Em causa estava a não pronúncia de dois jornalistas do jornal 'A Bola', Nuno Raposo, autor de notícias visando os dragões, e Vítor Serpa, enquanto diretor da publicação.

Essas notícias, publicadas a 1 e 2 de março de 2018, referiam a existência de uma denúncia anónima relativa à interrupção do jogo do FC Porto em casa do Estoril (a 15 de janeiro), por corrupção e fraude desportiva.

O FC Porto considerou que os artigos continham acusações (como uma reunião para "combinação de resultado" a 19 de fevereiro, véspera da realização da segunda parte do jogo, e uma transferência "de 784 mil euros uma semana antes") "indubitavelmente falsas e objetivamente ofensivas do bom nome e credibilidade" da SAD portista, intentando uma ação contra os dois jornalistas, por um crime de ofensa a pessoa coletiva.

O processo foi recusado pelo Juízo de Instrução Criminal de Lisboa, que decidiu não pronunciar os dois jornalistas.

Face a tal decisão, o FC Porto recorreu para o TRL, que rejeitou o pedido.

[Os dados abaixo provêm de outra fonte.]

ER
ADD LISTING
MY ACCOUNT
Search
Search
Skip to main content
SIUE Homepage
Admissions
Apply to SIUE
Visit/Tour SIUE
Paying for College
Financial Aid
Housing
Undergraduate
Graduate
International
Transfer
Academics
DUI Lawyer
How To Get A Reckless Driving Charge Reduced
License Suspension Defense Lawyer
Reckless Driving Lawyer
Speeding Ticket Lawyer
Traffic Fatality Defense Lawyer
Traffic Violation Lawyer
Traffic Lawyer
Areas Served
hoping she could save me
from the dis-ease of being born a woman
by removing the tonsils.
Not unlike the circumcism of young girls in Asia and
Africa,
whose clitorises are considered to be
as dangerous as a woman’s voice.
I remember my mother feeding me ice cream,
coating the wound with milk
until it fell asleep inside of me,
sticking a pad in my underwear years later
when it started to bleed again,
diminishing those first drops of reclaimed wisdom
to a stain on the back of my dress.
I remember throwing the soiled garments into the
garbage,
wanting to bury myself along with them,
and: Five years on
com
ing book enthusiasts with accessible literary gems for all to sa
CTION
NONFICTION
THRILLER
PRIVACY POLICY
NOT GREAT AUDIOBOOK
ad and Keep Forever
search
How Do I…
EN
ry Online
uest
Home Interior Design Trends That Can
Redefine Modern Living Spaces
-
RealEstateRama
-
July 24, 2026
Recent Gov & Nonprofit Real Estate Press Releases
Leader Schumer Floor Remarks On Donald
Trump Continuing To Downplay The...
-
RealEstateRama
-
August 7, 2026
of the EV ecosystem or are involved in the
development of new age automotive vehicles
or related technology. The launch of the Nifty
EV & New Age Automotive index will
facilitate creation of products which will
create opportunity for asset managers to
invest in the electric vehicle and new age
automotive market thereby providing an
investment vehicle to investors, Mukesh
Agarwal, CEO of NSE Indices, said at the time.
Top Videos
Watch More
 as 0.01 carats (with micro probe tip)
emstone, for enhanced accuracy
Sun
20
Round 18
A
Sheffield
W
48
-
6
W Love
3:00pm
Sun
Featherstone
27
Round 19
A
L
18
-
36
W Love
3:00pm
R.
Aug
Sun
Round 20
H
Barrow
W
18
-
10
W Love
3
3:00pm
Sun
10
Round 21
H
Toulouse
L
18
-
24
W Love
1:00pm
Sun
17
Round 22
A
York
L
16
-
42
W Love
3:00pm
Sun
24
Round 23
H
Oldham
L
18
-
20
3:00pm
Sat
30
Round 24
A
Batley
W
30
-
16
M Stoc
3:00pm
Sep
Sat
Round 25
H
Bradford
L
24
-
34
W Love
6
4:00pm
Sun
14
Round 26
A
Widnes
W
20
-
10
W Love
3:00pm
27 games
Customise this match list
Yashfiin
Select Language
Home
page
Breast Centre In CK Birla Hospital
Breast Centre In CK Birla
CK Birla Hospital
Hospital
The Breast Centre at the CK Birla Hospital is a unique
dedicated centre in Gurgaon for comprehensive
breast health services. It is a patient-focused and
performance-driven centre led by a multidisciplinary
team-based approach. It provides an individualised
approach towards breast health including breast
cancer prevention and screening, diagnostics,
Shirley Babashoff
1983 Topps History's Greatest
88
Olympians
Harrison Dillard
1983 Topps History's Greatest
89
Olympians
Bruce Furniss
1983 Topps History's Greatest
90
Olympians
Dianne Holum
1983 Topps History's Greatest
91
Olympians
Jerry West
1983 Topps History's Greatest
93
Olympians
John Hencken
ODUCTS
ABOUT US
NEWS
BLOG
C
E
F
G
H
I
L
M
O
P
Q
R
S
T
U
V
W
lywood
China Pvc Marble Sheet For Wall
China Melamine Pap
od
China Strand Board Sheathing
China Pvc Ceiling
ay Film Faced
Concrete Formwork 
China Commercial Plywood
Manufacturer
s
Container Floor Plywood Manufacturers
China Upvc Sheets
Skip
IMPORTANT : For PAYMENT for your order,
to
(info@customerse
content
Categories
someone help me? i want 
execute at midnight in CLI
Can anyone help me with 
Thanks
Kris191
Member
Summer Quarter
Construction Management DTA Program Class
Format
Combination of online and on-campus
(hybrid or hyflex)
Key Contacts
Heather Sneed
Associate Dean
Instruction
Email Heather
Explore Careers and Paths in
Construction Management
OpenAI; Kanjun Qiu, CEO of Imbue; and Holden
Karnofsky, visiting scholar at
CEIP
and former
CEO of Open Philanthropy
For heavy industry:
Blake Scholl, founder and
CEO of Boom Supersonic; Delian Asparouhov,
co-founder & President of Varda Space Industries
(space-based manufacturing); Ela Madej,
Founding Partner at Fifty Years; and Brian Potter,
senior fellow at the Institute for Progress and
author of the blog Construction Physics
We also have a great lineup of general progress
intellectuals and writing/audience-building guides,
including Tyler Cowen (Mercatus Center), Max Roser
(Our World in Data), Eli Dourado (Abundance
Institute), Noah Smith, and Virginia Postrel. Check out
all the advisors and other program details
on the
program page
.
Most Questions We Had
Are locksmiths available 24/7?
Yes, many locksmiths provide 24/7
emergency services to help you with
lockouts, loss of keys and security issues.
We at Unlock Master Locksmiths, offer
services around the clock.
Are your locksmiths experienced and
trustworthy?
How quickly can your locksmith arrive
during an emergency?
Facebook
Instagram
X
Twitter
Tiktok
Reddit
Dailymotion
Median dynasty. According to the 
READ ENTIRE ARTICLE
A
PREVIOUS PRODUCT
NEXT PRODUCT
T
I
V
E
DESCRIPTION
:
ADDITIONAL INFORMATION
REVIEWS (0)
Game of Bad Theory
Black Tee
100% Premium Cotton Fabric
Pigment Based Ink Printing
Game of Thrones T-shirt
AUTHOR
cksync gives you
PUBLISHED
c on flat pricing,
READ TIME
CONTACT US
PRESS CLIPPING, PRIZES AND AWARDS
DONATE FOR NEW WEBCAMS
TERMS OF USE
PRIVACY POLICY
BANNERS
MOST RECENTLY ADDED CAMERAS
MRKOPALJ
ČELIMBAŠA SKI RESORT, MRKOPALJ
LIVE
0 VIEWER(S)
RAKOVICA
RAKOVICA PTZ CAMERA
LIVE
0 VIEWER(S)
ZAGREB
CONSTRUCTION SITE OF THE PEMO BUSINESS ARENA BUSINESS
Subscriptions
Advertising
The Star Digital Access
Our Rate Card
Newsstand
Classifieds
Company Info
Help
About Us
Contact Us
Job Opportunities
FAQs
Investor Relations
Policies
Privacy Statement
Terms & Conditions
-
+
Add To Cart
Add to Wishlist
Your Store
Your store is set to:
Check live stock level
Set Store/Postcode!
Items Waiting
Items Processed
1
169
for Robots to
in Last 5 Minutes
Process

De acordo com o acórdão, citado pela Lusa, os desembargadores Ricardo Cardoso (relator) e Artur Vargues consideraram que "a publicação dessas notícias configura o exemplar exercício da liberdade de imprensa e do direito de expressão", entendendo que "o que consta dos títulos e artigos em causa que foram publicados, cabem dentro do direito de liberdade de expressão (...) dado que o que foi publicado teve uma finalidade informativa baseada na realidade, que era a existência de uma denúncia, que cumpria ao Ministério Público investigar".

"Não se pode evitar que os jornalistas tenham 'carta branca' para publicarem o que bem entenderem, porque é esse mesmo o seu estatuto e função, nos termos da Constituição. Caso violem o dever de verdade e de isenção que sobre os mesmos pesa, determina a lei que sejam julgados de acordo com as suas responsabilidades", complementaram os juízes do TRL.